What should one make of the life and the talent? Hilda, writing to Spencer’s agent Dudley Tooth, said that ‘being with Stanley is like being with a holy person ... for he is the thing so many strive for and he has only to be.’ Never mind the effect, feel the sincerity, is what many admirers say. Certainly there is no doubt about Spencer’s passion for religion, which fused in his mind with sex, and he could not understand how people failed to see that his Resurrection of Soldiers was ‘a vast communion of saints’ and be moved by it accordingly. But he was both asking and attempting the impossible. This has been in Western Europe a secular century, and paintings of crucifixions, resurrections, last suppers, cannot possibly have the emotional meaning for us that they had five centuries ago. God, I read the other day, was very low in the ratings last Christmas, and in the same week Piers Paul Read was regretting that Madonna and not the Virgin Mary was a role model for the young, and Marina Warner saying that ‘the reality her myth describes is over.’

That, surely, is the basic reason why Stanley Spencer’s religious paintings are mostly ridiculous rather than moving. ‘What ho, Giotto!’ he cried when he had the commission to decorate Burghclere Chapel, but the fact that he found himself compelled to paint not frescoes but canvases giving the appearance of frescoes suggests the vast gap between intention and execution.

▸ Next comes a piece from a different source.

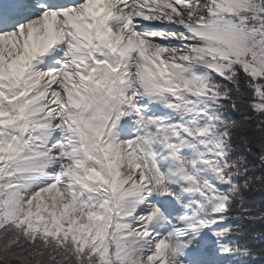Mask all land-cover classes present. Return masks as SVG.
<instances>
[{"label":"snow or ice","instance_id":"obj_1","mask_svg":"<svg viewBox=\"0 0 264 264\" xmlns=\"http://www.w3.org/2000/svg\"><path fill=\"white\" fill-rule=\"evenodd\" d=\"M258 185L264 0H0V264H264Z\"/></svg>","mask_w":264,"mask_h":264},{"label":"trees","instance_id":"obj_2","mask_svg":"<svg viewBox=\"0 0 264 264\" xmlns=\"http://www.w3.org/2000/svg\"><path fill=\"white\" fill-rule=\"evenodd\" d=\"M249 200L251 201V206L258 208L264 205V186H256L248 193ZM255 230L259 232L264 225L257 224L254 226ZM255 247H261V243H256Z\"/></svg>","mask_w":264,"mask_h":264}]
</instances>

Among the dozens of illustrations in this biography are two showing Giotto’s Last Judgment at Padua. The grandeur and serenity of the figures reflect an age of faith, the caricatural contortions of Resurrection of Soldiers only a desperate desire to believe. John Rothenstein, giving high praise to the early paintings including the splendid 1914 self-portrait that provides a cover for the biography, said much of the later work gave the impression of being stopped only by the margin of the canvas. Given another couple of feet or so Spencer would have filled it without premeditation.

The religious paintings brought to my mind those of the Victorian John Martin, whose Last Judgment, The Great Day of His Wrath and The Plains of Heaven were exhibited all over England with immense success, and even earned a reference in East Lynne to the ‘shadowy figures in white robes, myriads and myriads of them, for they reached all up in the air to the holy city’. In Martin’s gigantic pictures human beings are diminished by nature. The Deluge finds a mass of tiny figures herded together in the vain hope of escaping destruction; Belshazzar’s Feast concentrates similarly on the destruction of wretched little people, everywhere the works of God are seen to be terrifying in their power, men and women no more than tiny puppets. Benjamin Haydon called Martin a man of extraordinary imagination, but an infant in painting. Nobody would say that of Stanley Spencer, but in his approach to religious painting he was a kind of Martin in reverse. For Martin, in an age of belief, the triviality of man proved the Glory of God. In the 20th century Spencer’s desire to express ‘great Art and Religion of the grandest kind’ conveys in the end nothing more than the essence of Stanley Spencer.